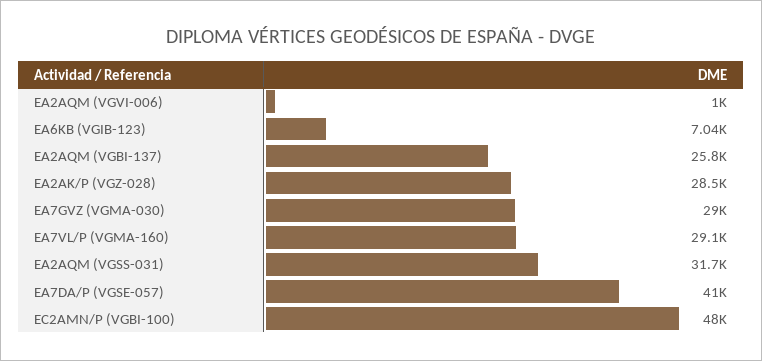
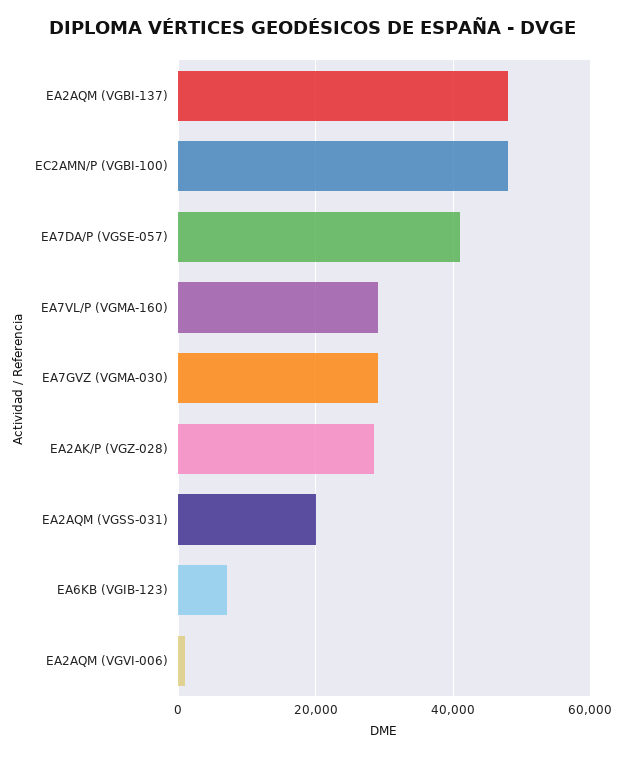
  {
    "EA2AQM (VGVI-006)": 1000,
    "EA6KB (VGIB-123)": 7040,
-   "EA2AQM (VGBI-137)": 25800,
+   "EA2AQM (VGBI-137)": 48000,
    "EA2AK/P (VGZ-028)": 28500,
    "EA7GVZ (VGMA-030)": 29000,
    "EA7VL/P (VGMA-160)": 29100,
-   "EA2AQM (VGSS-031)": 31700,
+   "EA2AQM (VGSS-031)": 20000,
    "EA7DA/P (VGSE-057)": 41000,
    "EC2AMN/P (VGBI-100)": 48000
  }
+++++
◆ DIRECTIONS
Instructions for the listing above: set down every entry exactly and drop any image.

◆ ANSWER TO THIS PROBLEM
  {
    "EA2AQM (VGVI-006)": 1000,
    "EA6KB (VGIB-123)": 7040,
-   "EA2AQM (VGBI-137)": 25800,
+   "EA2AQM (VGBI-137)": 48000,
    "EA2AK/P (VGZ-028)": 28500,
    "EA7GVZ (VGMA-030)": 29000,
    "EA7VL/P (VGMA-160)": 29100,
-   "EA2AQM (VGSS-031)": 31700,
+   "EA2AQM (VGSS-031)": 20000,
    "EA7DA/P (VGSE-057)": 41000,
    "EC2AMN/P (VGBI-100)": 48000
  }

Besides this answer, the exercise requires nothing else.